The Roman Catholic Church in Poland was perceived by occupiers, and especially the Germans, as a synonym of Polishness, says Prof. Jan Żaryn, a historian from the Cardinal Stefan Wyszyński University in Warsaw.
Polish Press Agency: What was the situation of Christian churches in Poland during the Second World War?
Prof. Jan Żaryn: Most of the repression by the occupiers affected the Roman Catholic Church. This is due to the fact that the vast majority of Poles living in the Second Polish Republic were Roman Catholics. However, all religious communities were affected under both German and Soviet occupation. Due to the decidedly anti-Polish nature of the occupation of the Germans and the Soviets, the first and by far the most important entity to be destroyed was the Roman Catholic Church.
Why did this happen?

——

What you need to do:
Answer these questions using the interview on churches in wartime Poland:
(a) At which university does Prof. Jan Żaryn work?
(b) What reason does he give for most of the repression falling on the Roman Catholic Church?
(c) Under which two occupations were all religious communities affected?
The records originate from a separate source.

Entries drawn from a collection:
——

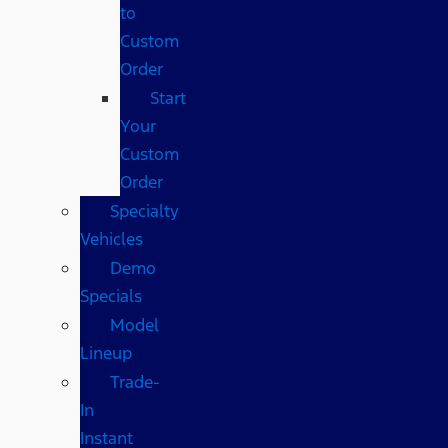
to
Custom
Order
Start
Your
Custom
Order
Specialty
Vehicles
Demo
Specials
Model
Lineup
Trade-
In
Instant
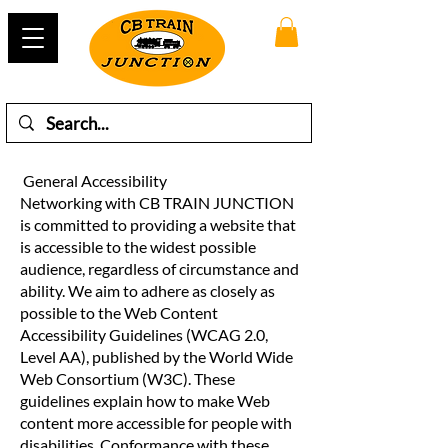
General Accessibility
Networking with CB TRAIN JUNCTION
is committed to providing a website that
is accessible to the widest possible
audience, regardless of circumstance and
ability. We aim to adhere as closely as
possible to the Web Content
Accessibility Guidelines (WCAG 2.0,
Level AA), published by the World Wide
Web Consortium (W3C). These
guidelines explain how to make Web
content more accessible for people with
disabilities. Conformance with these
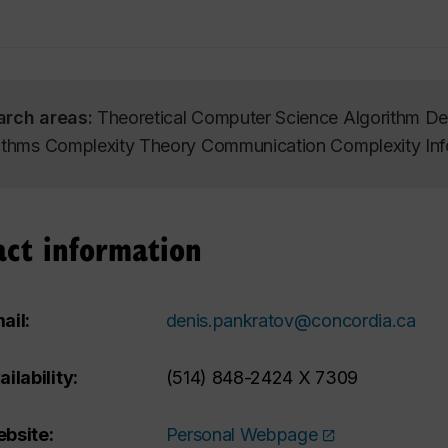
arch areas:
Theoretical Computer Science Algorithm Des
ithms Complexity Theory Communication Complexity Inf
act information
ail:
denis.pankratov@concordia.ca
ailability:
(514) 848-2424 X 7309
bsite:
Personal Webpage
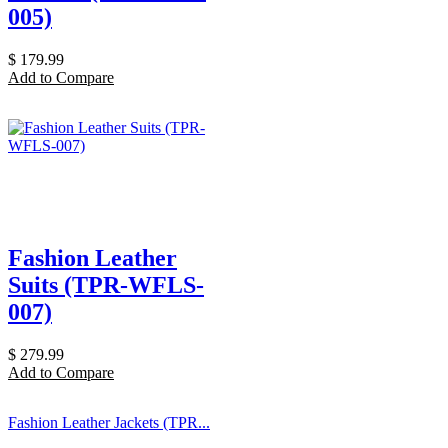
005)
$
179.99
Add to Compare
Fashion Leather
Suits (TPR-WFLS-
007)
$
279.99
Add to Compare
Fashion Leather Jackets (TPR...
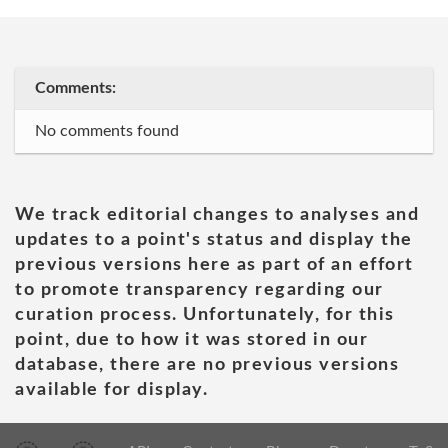
Comments:
No comments found
We track editorial changes to analyses and
updates to a point's status and display the
previous versions here as part of an effort
to promote transparency regarding our
curation process. Unfortunately, for this
point, due to how it was stored in our
database, there are no previous versions
available for display.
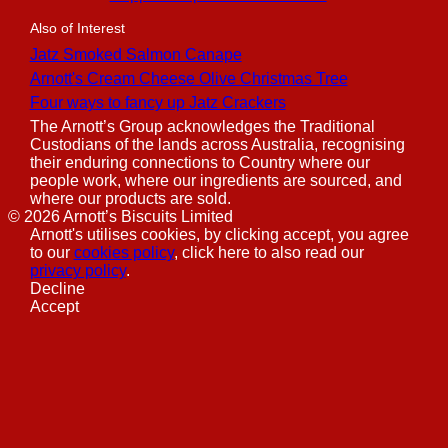
Also of Interest
Jatz Smoked Salmon Canape
Arnott's Cream Cheese Olive Christmas Tree
Four ways to fancy up Jatz Crackers
The Arnott’s Group acknowledges the Traditional
Custodians of the lands across Australia, recognising
their enduring connections to Country where our
people work, where our ingredients are sourced, and
where our products are sold.
©
2026
Arnott’s Biscuits Limited
Arnott's utilises cookies, by clicking accept, you agree
to our
cookies policy
, click here to also read our
privacy policy
.
Decline
Accept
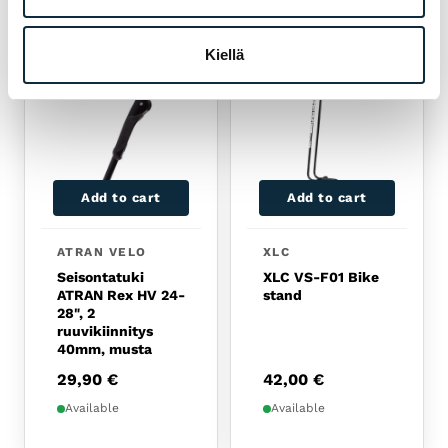
RELATED PRODUCTS
Kiellä
Add to cart
Add to cart
ATRAN VELO
XLC
Seisontatuki
XLC VS-F01 Bike
ATRAN Rex HV 24-
stand
28", 2
ruuvikiinnitys
40mm, musta
29,90
€
42,00
€
Available
Available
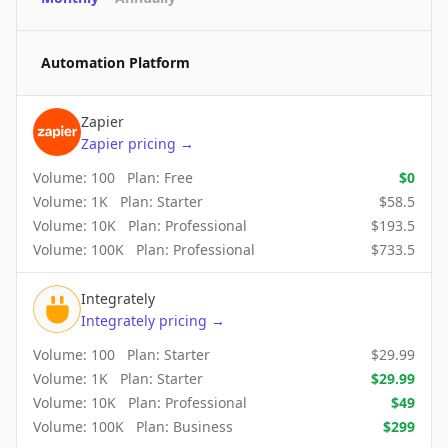
Automation Platform
Zapier
Zapier
pricing
→
Volume:
100
Plan:
Free
$
0
Volume:
1K
Plan:
Starter
$
58.5
Volume:
10K
Plan:
Professional
$
193.5
Volume:
100K
Plan:
Professional
$
733.5
Integrately
Integrately
pricing
→
Volume:
100
Plan:
Starter
$
29.99
Volume:
1K
Plan:
Starter
$
29.99
Volume:
10K
Plan:
Professional
$
49
Volume:
100K
Plan:
Business
$
299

——

Exercise response:
(a) The Cardinal Stefan Wyszyński University in Warsaw.
(b) The vast majority of Poles living in the Second Polish Republic were Roman Catholics.
(c) The German and the Soviet occupations.